Retype all of the data word for word, without pictures.

### Information supplied

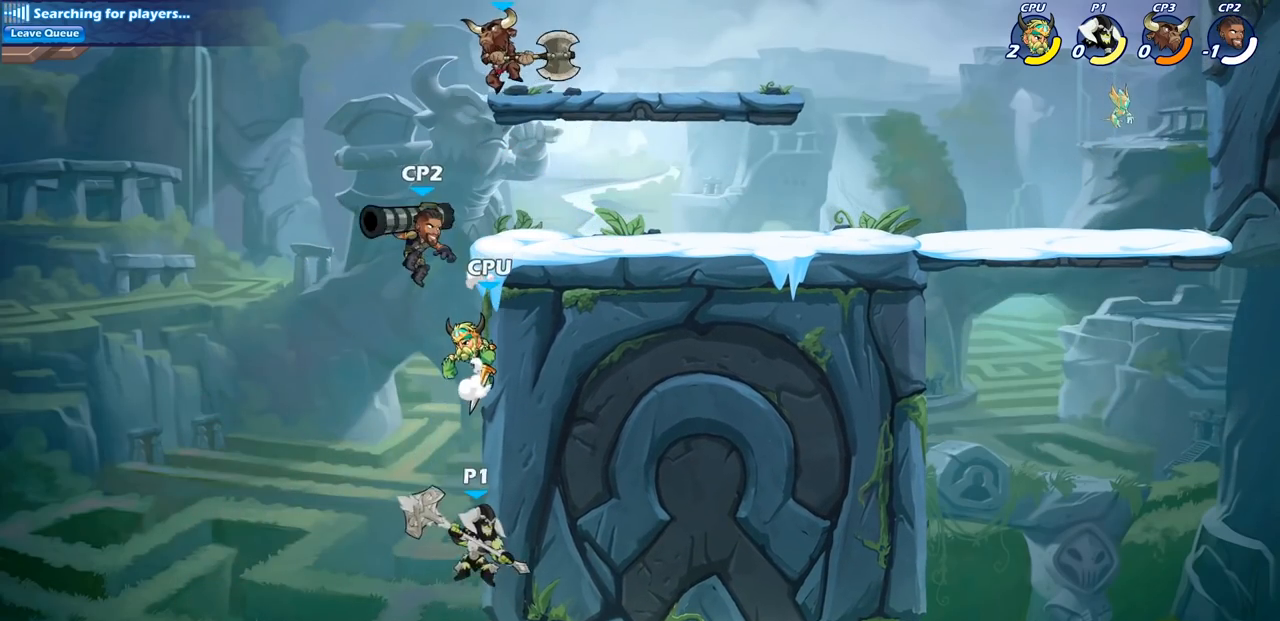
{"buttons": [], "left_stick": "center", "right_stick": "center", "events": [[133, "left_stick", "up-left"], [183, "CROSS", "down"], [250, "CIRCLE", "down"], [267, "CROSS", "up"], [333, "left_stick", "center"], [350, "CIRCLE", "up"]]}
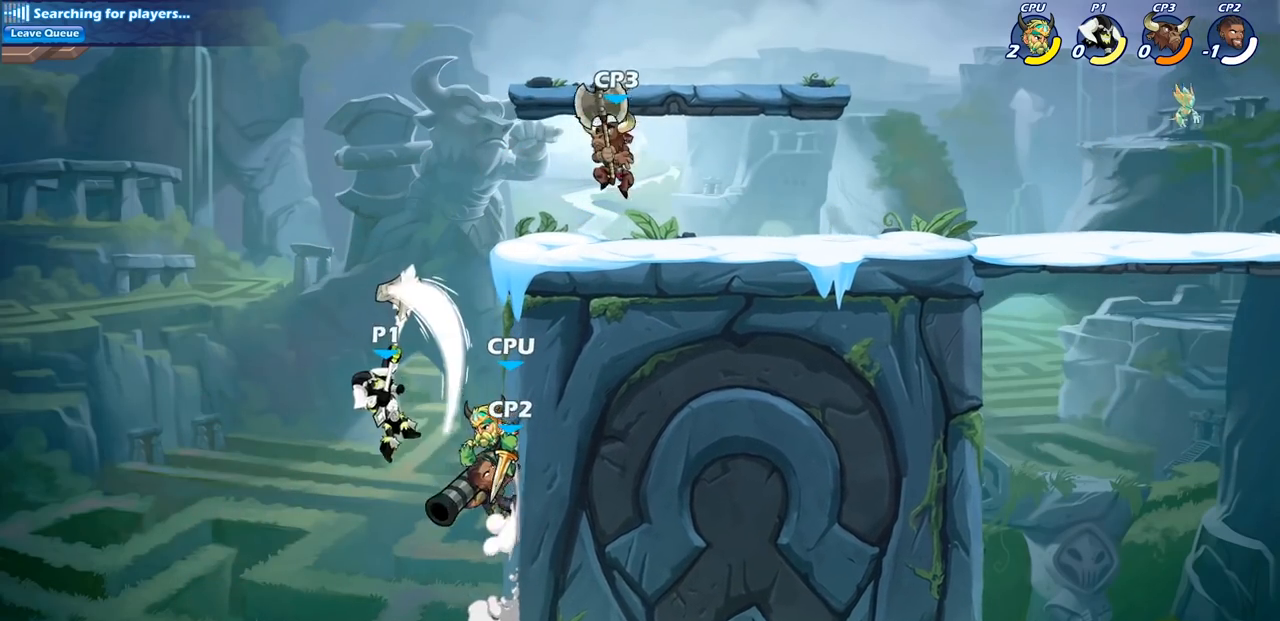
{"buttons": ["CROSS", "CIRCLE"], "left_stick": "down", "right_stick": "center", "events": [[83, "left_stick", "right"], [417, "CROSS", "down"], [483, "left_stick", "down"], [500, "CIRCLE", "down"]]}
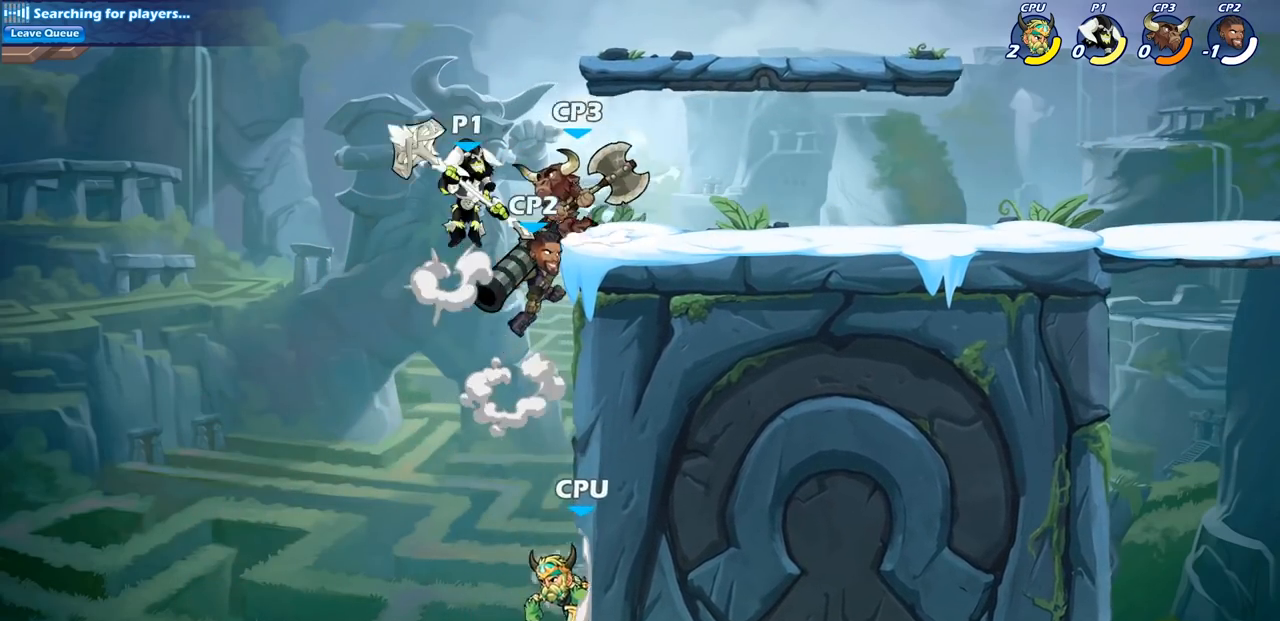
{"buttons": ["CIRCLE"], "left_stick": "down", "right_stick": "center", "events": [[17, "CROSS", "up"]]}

######

_Written solution_.
{"buttons": [], "left_stick": "center", "right_stick": "center", "events": [[133, "left_stick", "up-left"], [183, "CROSS", "down"], [250, "CIRCLE", "down"], [267, "CROSS", "up"], [333, "left_stick", "center"], [350, "CIRCLE", "up"]]}
{"buttons": ["CROSS", "CIRCLE"], "left_stick": "down", "right_stick": "center", "events": [[83, "left_stick", "right"], [417, "CROSS", "down"], [483, "left_stick", "down"], [500, "CIRCLE", "down"]]}
{"buttons": ["CIRCLE"], "left_stick": "down", "right_stick": "center", "events": [[17, "CROSS", "up"]]}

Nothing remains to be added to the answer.